In this context, PVR seems to be an important measure in the preoperative assessment of patients. The results of our study suggest that preoperative PVR is a sensitive factor to the prediction of Pp/Ps at the time of weaning from CPB and is therefore very useful in predicting the development of postbypass pulmonary hypertension and in decision-making for treatment options. Preoperative high Pp/Ps has been reported to be a risk factor for postoperative pulmonary hypertension. 22However, if Pp/Ps is high and Q̇p/Q̇s is also high, pulmonary hypertension is secondary to excessive pulmonary perfusion, and pulmonary vascular degeneration is not yet progressive. Patients with these conditions respond to oxygen therapy and pulmonary vasodilators if pulmonary perfusion is corrected by surgery, and as a result, their Pp/Ps should decrease after surgery. In contrast, if Pp/Ps is high and Q̇p/Q̇s is low before surgery, pulmonary vascular degeneration is already progressive, and patients may be resistant to pharmacologic treatment. Therefore, for anesthetic management, PVR seems to be more useful than preoperative Pp/Ps. Furthermore, Yamaki et al.  15also reported that the Q̇p/Q̇s and Pp/Ps were not useful in determining operative indications, whereas PVR proved to be the most reliable index of hemodynamics. PVR is also useful for predicting effectiveness of NO inhalation therapy in the preoperative period. In 42 patients, the postbypass pulmonary hypertension that exceeds systemic pressure was not observed in any cases in which the PVR values were less than 7 Wood units m², even if the preoperative Pp/Ps ratio was 1.0.

This suggests that patients with PVR values less than 7 Wood units m²may be treated with high-dose fentanyl, 12,13oxygen, 6hyperventilation, 7and pulmonary vasodilators, 8–11which have been reported to be effective without additional NO inhalation.

According to the literature about PVR, pulmonary hypertension persisted after surgery if PVR values were more than 6 Wood units m², and the prognosis was poor. 19,23,24These articles support the results of our study, which suggest that additional NO inhalation may be useful in the anesthetic management of patients whose PVR values are greater than 7 Wood units m².

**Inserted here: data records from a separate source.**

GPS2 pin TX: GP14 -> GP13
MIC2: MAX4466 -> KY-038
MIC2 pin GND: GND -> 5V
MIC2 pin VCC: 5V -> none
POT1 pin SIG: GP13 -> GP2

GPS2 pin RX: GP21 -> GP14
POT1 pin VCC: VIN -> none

Of patients who had already received oxygen, hyperventilation, and pulmonary vasodilators during anesthesia, three responded to additional inhaled NO. However, one patient with a PVR value of 15 Wood units m²did not respond to NO inhalation, suggesting that this therapy may have limitations. In this patient (case no. 7), cardiac repair was performed 1 month after lung biopsy. It was possible that pulmonary vascular disease had progressed, because pathologic obstruction of the proximal lumen and secondary atrophy of the media of the peripheral small pulmonary arteries were observed, which were not observed in the preoperative lung biopsy. These pathologic degenerations might be one reason why this patients did not respond to NO inhalation.

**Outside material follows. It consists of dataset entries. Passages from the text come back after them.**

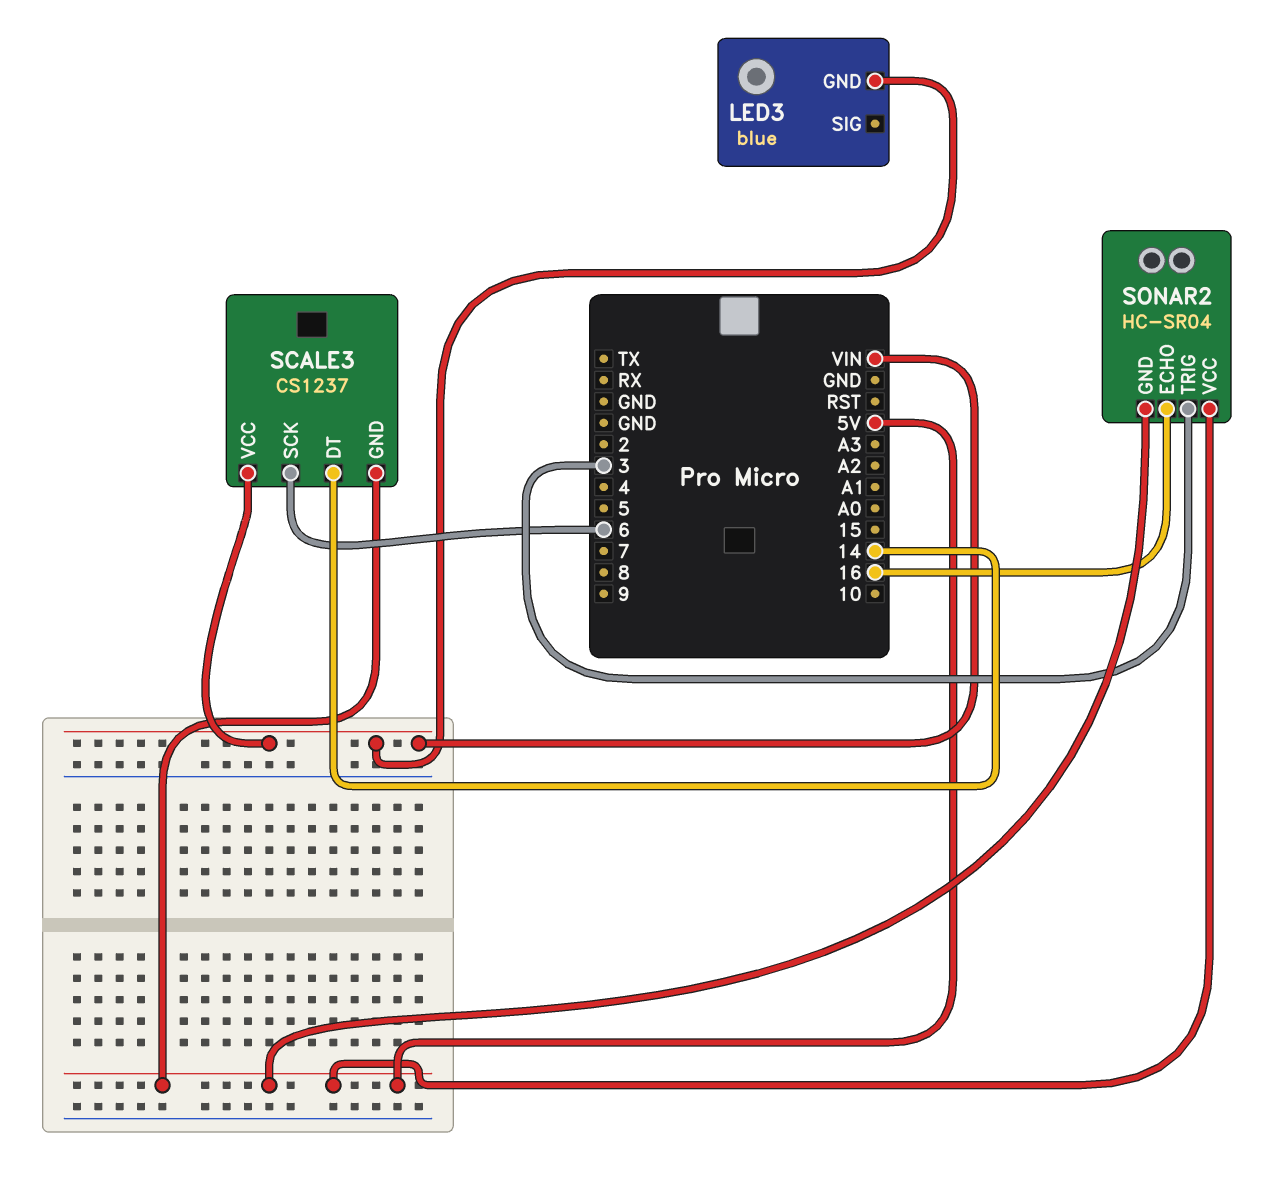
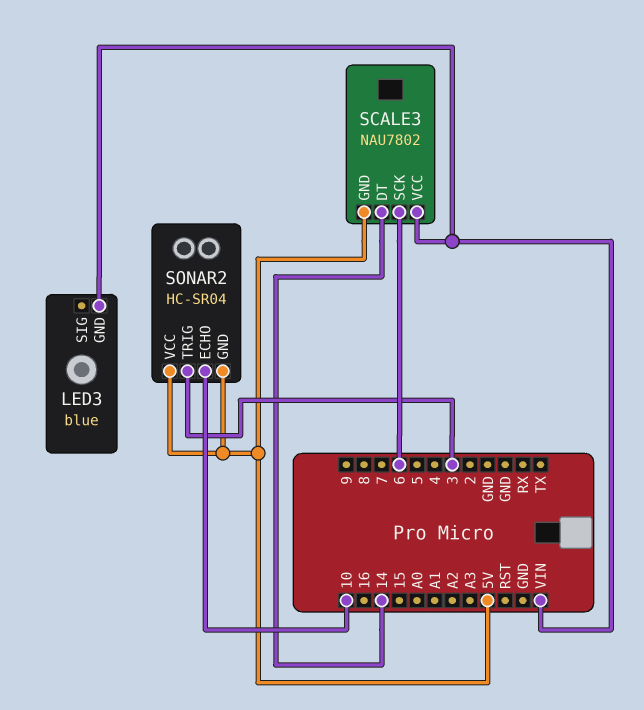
SCALE3: CS1237 -> NAU7802
SONAR2 pin ECHO: 16 -> 10

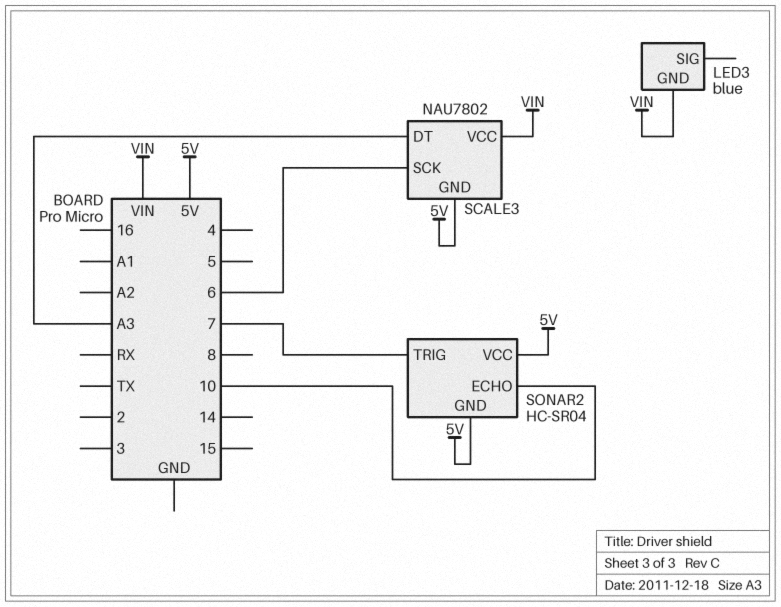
SCALE3 pin DT: 14 -> A3
SONAR2 pin TRIG: 3 -> 7

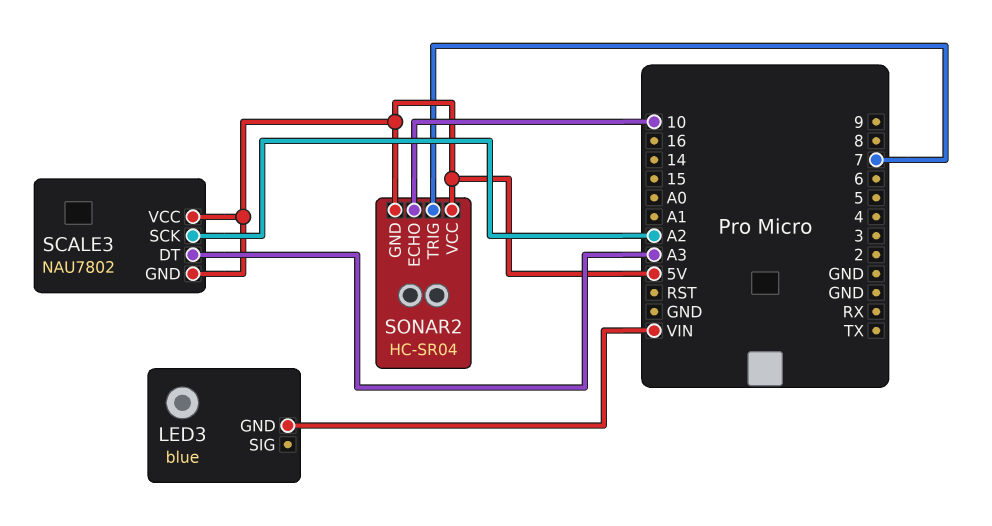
SCALE3 pin SCK: 6 -> A2
SCALE3 pin VCC: VIN -> 5V

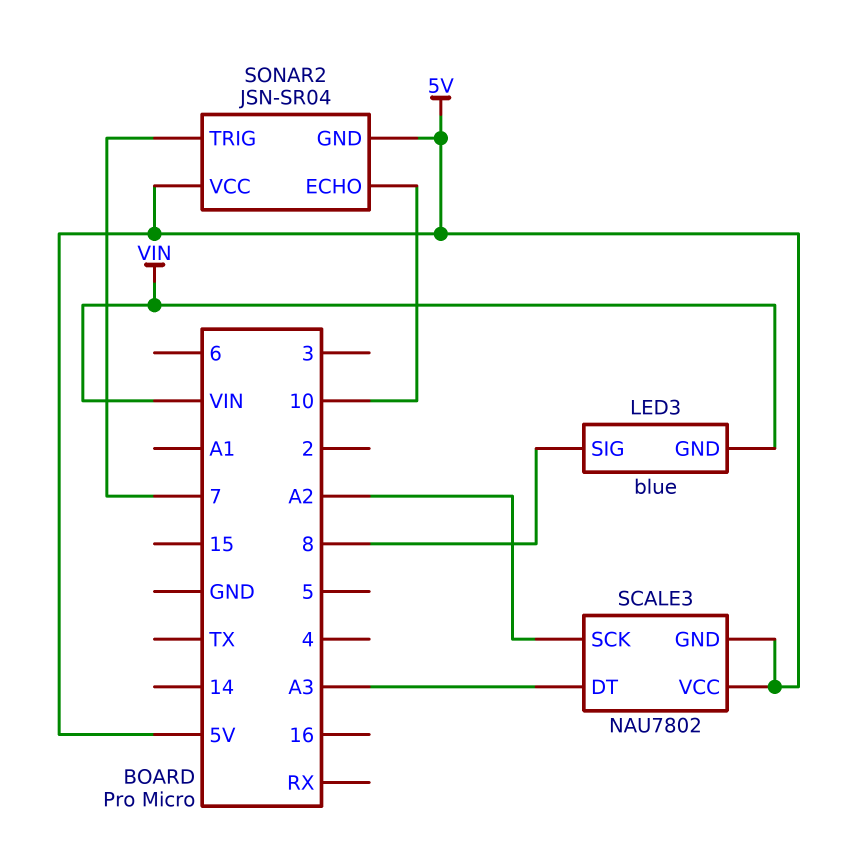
LED3 pin SIG: none -> 8
SONAR2: HC-SR04 -> JSN-SR04

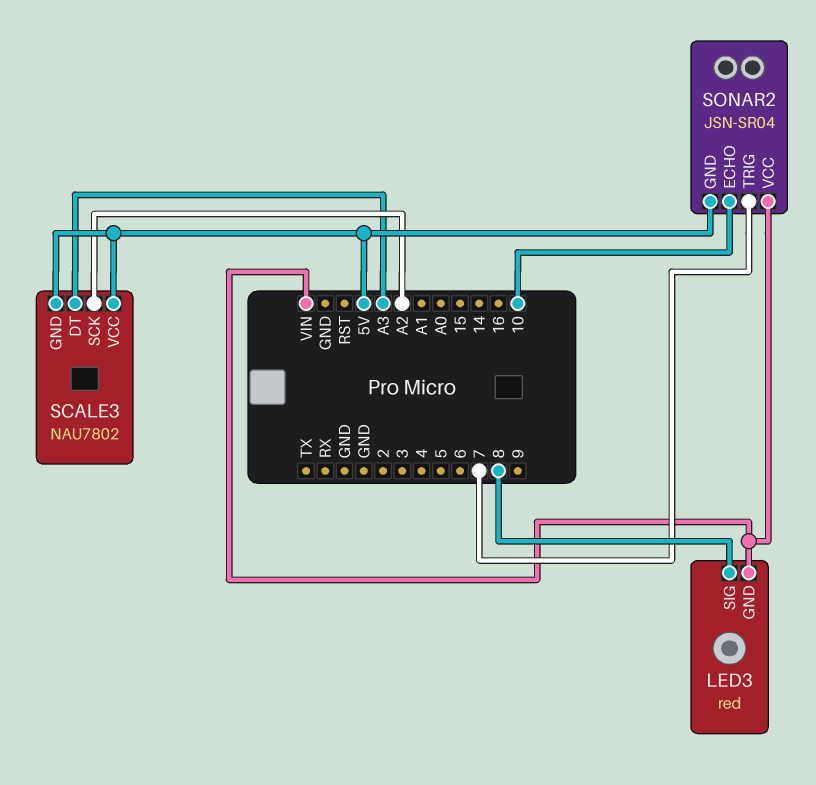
LED3: blue -> red
SONAR2 pin VCC: 5V -> VIN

In summary, preoperative PVR is a sensitive factor to the prediction of postbypass pulmonary hypertension and seems to be a measure that would predict effectiveness of inhaled NO treatment.

In the current study, only four patients showed PVR values of more than 7 Wood units m²and received NO inhalation. Therefore, further studies are needed to determine the effect and usefulness of NO inhalation in patients with high PVR values and to define the criteria for inhaled NO indication using preoperative PVR values in a larger group of patients through a multiinstitutional clinical trial.

The authors thank Jun Ohata, M.D. (Director, Department of Anesthesiology, Nagano Prefectural Children's Hospital, Nagano, Japan), and Katuhiro Kawakami, M.D., and Ken Iwasawa, M.D. (Staff Anesthesiologists, Department of Anesthesiology, Shinsyuu University School of Medicine, Nagano, Japan), for cooperation and advice.